2 cups all-purpose gluten-free flour, spooned and leveled
2 tablespoons corn starch
1/2 teaspoon Kosher salt
1 cup (2 sticks) unsalted butter, room temperature
3 tablespoons honey
1/3 cup granulated sugar
2 teaspoons dried lavender
1/2 teaspoon vanilla
Instructions
Use a mortar and pestle or another flat, hard surface to slightly grind up the lavender. It doesn’t have to be super fine, but we don’t want any big chunks of lavender.
In a medium bowl, combine the flour, corn starch, salt, and lavender.
In a large bowl, beat the butter, honey, and sugar for about three minutes, until very smooth and creamy. Scrape down the sides of the bowl with a spatula, then beat in the vanilla extract for another minute.
Beat the dry ingredients into the wet ingredients for one to two minute. The mixture will be dry and crumbly at first, then will slowly come together.
Scrape the dough into one hand and place on a clean surface lightly dusted with flour and knead it for a minute, just to make sure everything is well incorporated.
Divide the dough in half, and form each half into a log that is about 8 inches long and 2 inches in diameter. Cover each log with plastic wrap, then use a cutting board or flat surface to gently press down on each long side of the log to create four corners. It doesn’t have to be perfect; it will just give the cookies some shape when baking. Let the logs chill in the refrigerator for at least one hour.

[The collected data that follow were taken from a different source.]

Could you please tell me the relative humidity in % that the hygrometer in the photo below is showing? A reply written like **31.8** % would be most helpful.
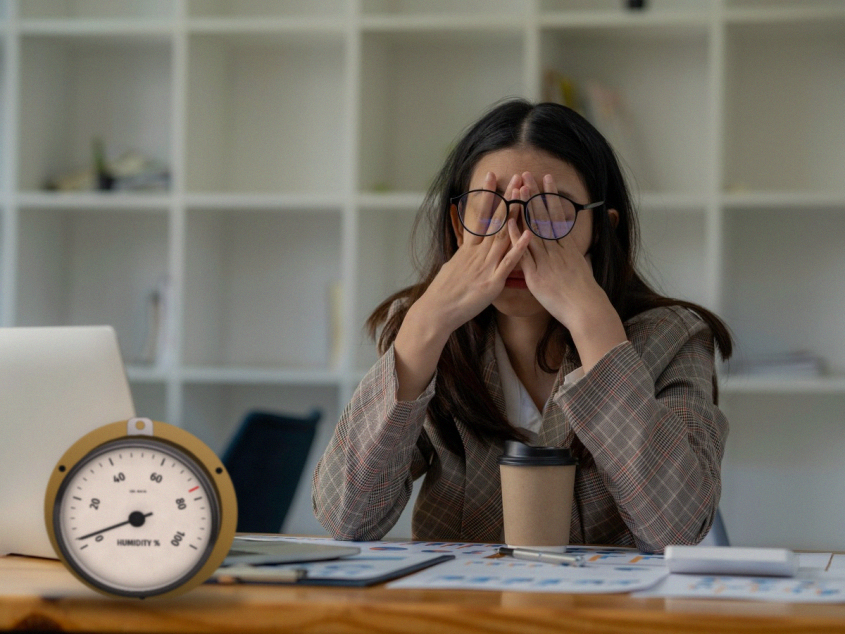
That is **4** %
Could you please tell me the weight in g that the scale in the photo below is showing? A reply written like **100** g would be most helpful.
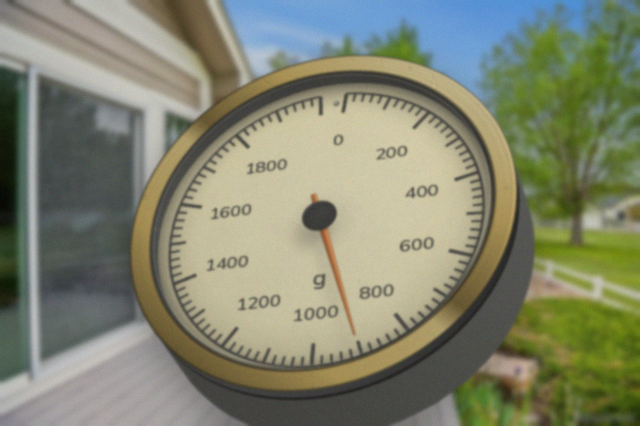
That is **900** g
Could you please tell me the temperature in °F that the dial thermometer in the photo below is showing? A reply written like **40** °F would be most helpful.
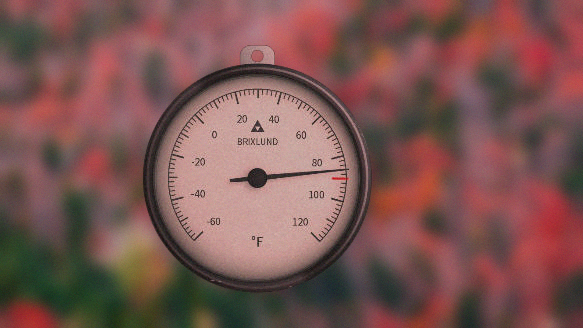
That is **86** °F
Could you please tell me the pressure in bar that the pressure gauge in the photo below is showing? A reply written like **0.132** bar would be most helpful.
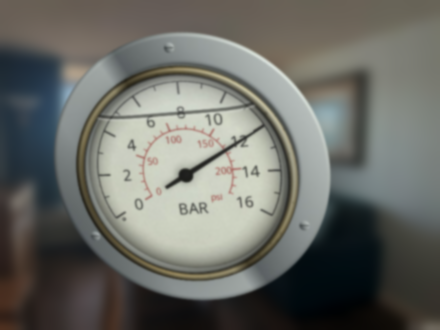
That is **12** bar
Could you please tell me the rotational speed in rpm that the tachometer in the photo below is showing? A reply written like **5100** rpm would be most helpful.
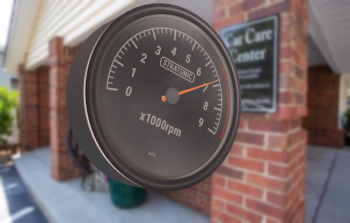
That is **6800** rpm
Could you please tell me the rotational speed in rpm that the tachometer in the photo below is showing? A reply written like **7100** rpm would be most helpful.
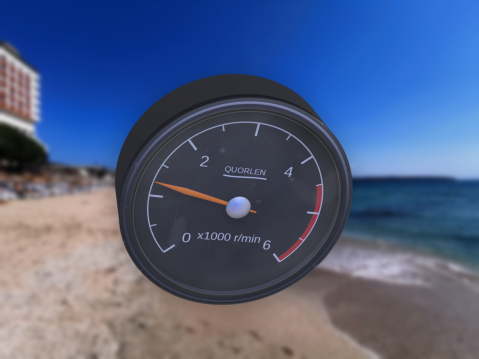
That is **1250** rpm
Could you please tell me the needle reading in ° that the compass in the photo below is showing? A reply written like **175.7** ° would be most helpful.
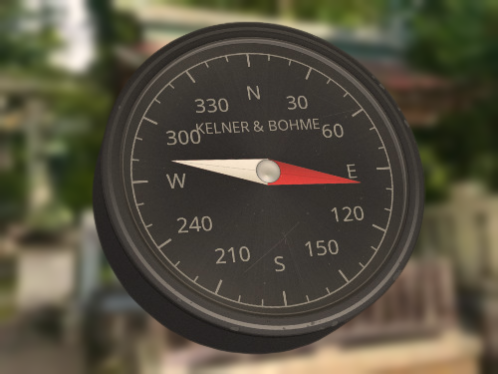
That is **100** °
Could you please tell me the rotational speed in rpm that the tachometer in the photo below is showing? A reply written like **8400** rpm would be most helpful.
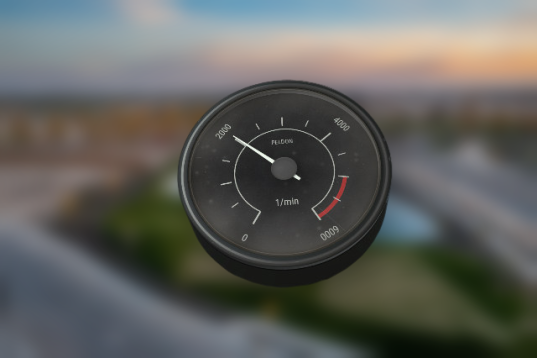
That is **2000** rpm
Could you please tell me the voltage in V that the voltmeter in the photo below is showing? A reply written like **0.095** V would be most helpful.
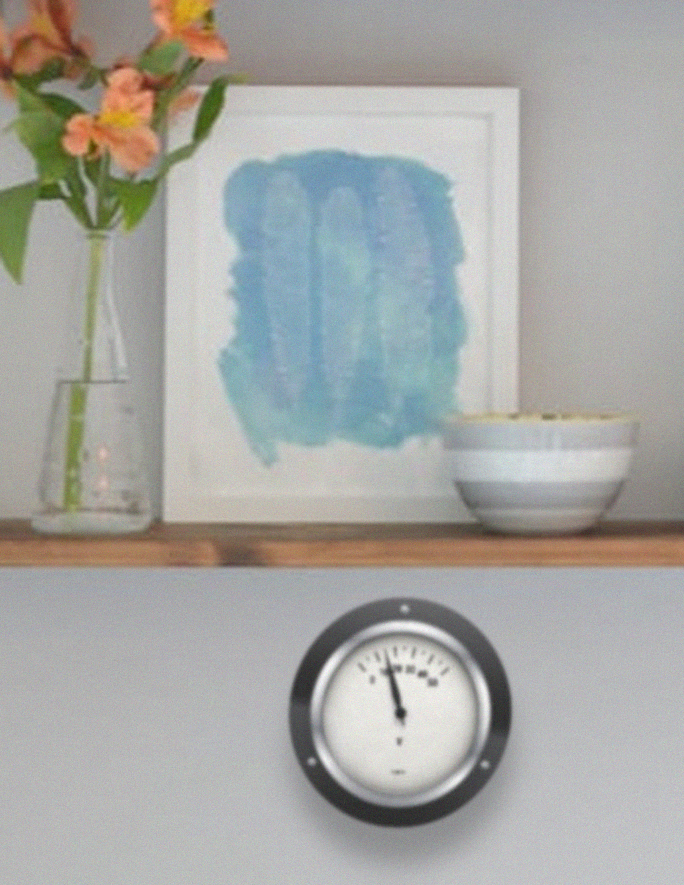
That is **15** V
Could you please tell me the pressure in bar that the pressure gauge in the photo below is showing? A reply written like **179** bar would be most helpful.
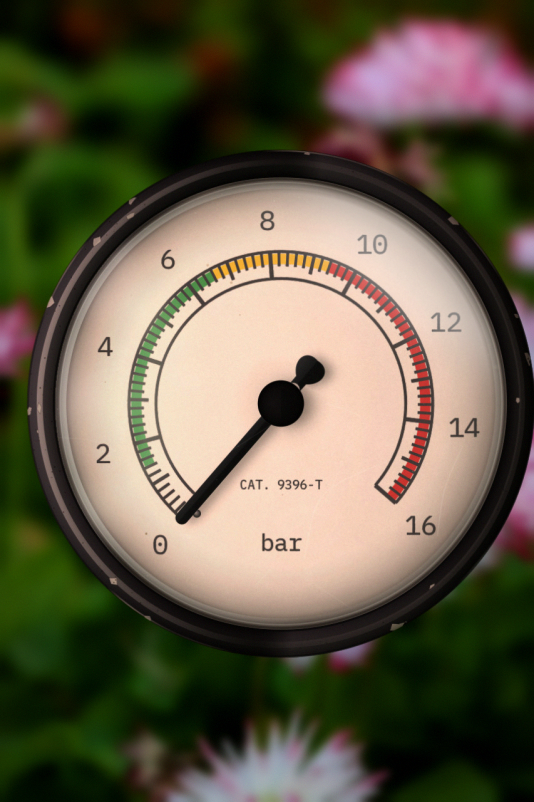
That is **0** bar
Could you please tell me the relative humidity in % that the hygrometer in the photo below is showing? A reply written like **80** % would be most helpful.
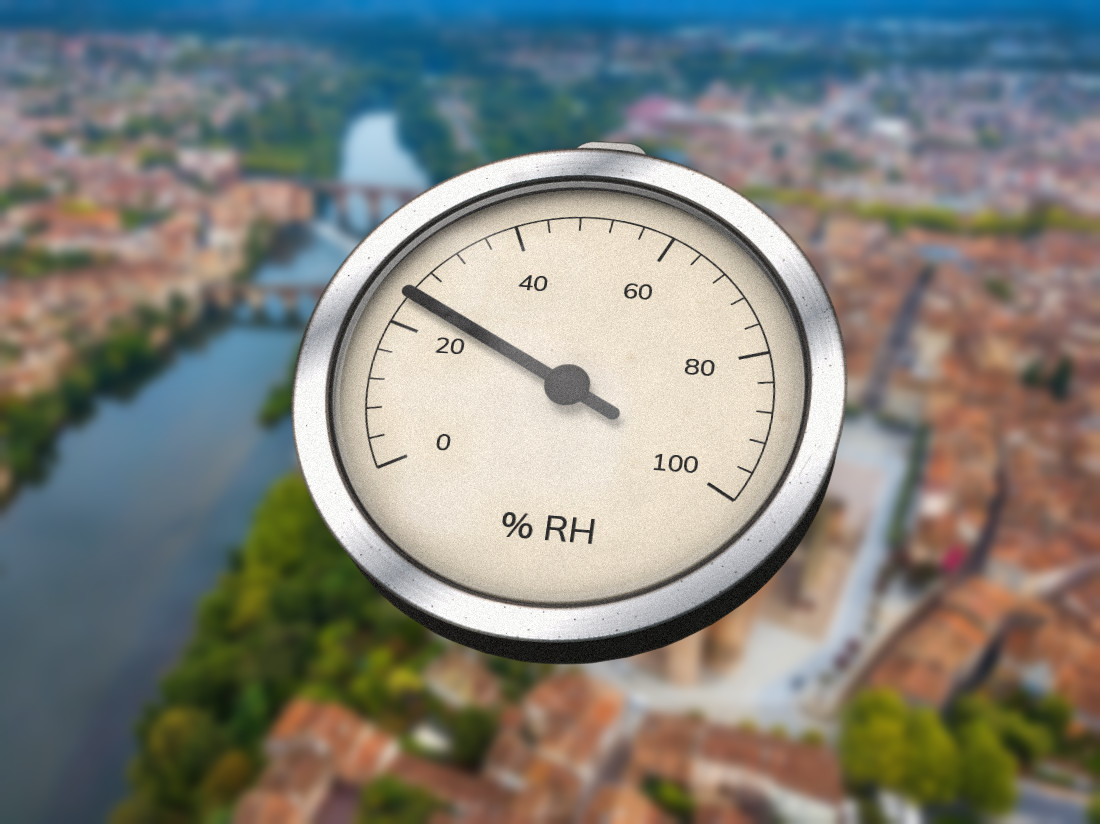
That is **24** %
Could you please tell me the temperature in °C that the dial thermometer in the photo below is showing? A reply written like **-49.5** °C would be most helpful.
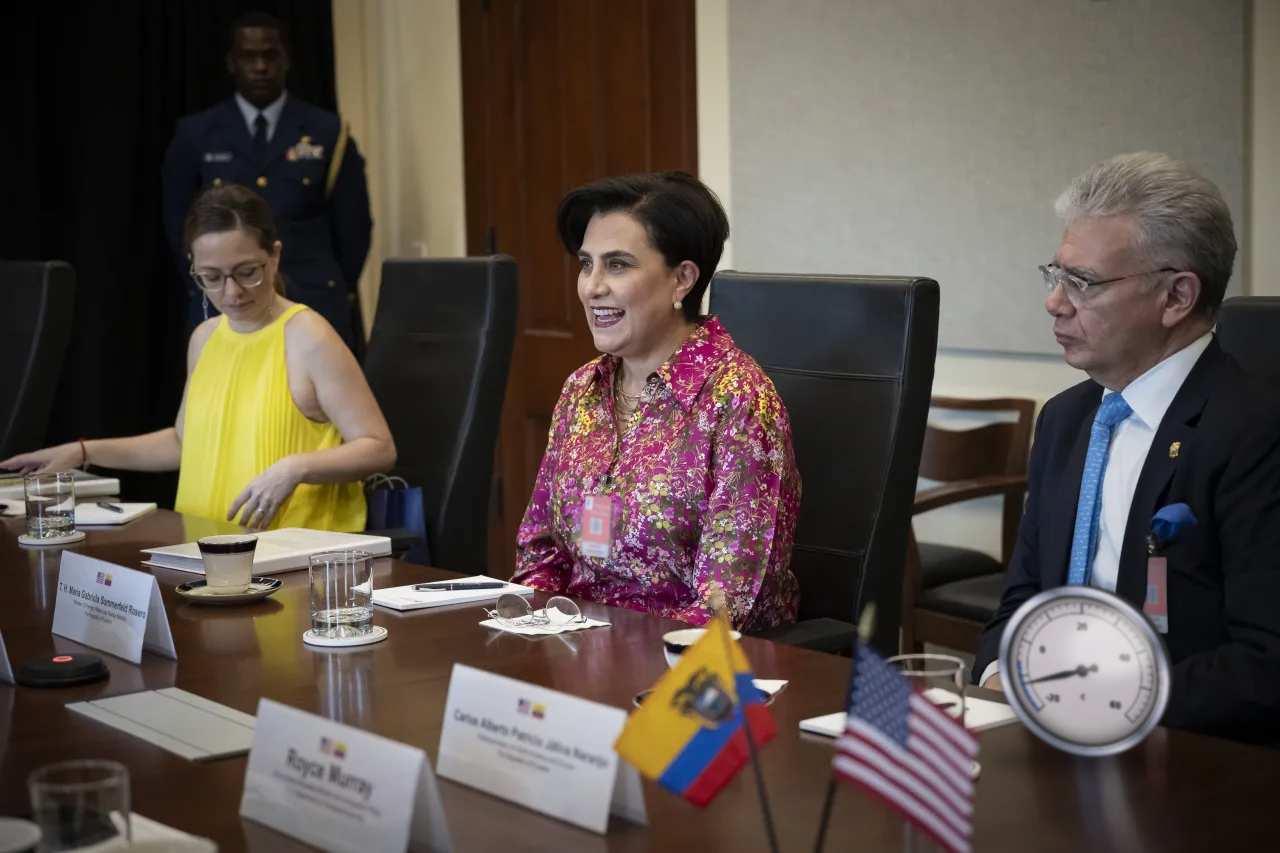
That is **-12** °C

When the dough is nearly ready, preheat your oven to 325 degrees and line two baking sheets with some parchment paper.
Now it’s time to cut cookies out of the log. Take a short side of the log and cut 1/2-inch pieces down the entire log. You should get 12 to 18 pieces. Transfer the pieces to a prepared baking sheet, about 1 inch apart from each other.
Bake the cookies for 18 to 20 minutes, until they are a light golden color.
Let the cookies cool for 10 minutes on the baking sheets before transferring to a cooling rack to cool completely. These can be stores in an airtight container for up to one week.